OPINION: Writer: School Choice No Longer a Partisan Debate
From The Newark Star-Ledger:
The issue of scholarships for urban kids to attend non-public schools is coming to a head in the legislature. The Governor has made passage of the Opportunity Scholarship Act a priority. That is no surprise. What may be surprising to some is how the debate on this topic has shifted within the Democratic Party.
It used to be that anything resembling a “voucher” was taboo among Democrats. But many have come to see school choice as a civil rights issue. If rich white kids can go to the school that best fits them, why can’t we provide the same opportunity to poor minority kids? The white kids that move tend to leave A- or B-grade public schools for A+ grade private schools.
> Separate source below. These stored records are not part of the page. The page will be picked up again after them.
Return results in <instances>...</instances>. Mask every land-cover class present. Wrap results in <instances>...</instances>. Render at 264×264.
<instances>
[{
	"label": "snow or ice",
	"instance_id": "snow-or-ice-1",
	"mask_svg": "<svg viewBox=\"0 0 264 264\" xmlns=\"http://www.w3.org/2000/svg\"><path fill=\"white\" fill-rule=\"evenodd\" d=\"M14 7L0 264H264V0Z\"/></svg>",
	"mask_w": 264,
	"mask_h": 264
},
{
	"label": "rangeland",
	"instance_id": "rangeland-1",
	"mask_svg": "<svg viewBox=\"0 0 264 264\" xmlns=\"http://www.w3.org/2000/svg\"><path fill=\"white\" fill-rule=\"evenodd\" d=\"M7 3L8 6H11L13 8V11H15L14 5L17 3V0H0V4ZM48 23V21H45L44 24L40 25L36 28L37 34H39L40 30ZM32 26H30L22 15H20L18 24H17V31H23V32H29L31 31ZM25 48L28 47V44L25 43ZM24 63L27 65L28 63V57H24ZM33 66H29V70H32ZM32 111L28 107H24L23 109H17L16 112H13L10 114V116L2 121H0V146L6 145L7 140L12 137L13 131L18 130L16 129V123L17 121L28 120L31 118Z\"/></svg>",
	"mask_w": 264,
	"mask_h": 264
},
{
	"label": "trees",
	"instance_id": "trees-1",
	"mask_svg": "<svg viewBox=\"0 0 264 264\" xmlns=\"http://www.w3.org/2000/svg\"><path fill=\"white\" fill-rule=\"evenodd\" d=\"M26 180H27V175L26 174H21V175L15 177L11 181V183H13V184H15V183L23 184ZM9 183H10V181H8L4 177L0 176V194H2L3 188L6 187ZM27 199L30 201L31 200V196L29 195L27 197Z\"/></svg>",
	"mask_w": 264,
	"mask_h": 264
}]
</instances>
The minority kids are often stuck in schools that have a far worse rating.
I remember a big city mayor telling me that the biggest problem in his school system wasn’t money, it was work rules. Some teachers wouldn’t do anything that was outside the four corners of their contract. They often wouldn’t get around to writing college recommendations, wouldn’t give kids extra help beyond their contractual work hours, wouldn’t set foot in the school cafeteria, and sometimes didn’t do a very good job in the classroom.
The teachers union has been too rigid in dealing with any changes to public schools, such as contracts and expectations for teachers. Once you’ve lasted for three years, you have a job for life regardless of your performance. This approach adversely affects the image of the many teachers who are doing a great job in difficult circumstances. Despite these conditions, of which so many politicians are aware, if a legislator stood in the way of the union, they risked well-organized opposition in the next general election and maybe in the next primary election.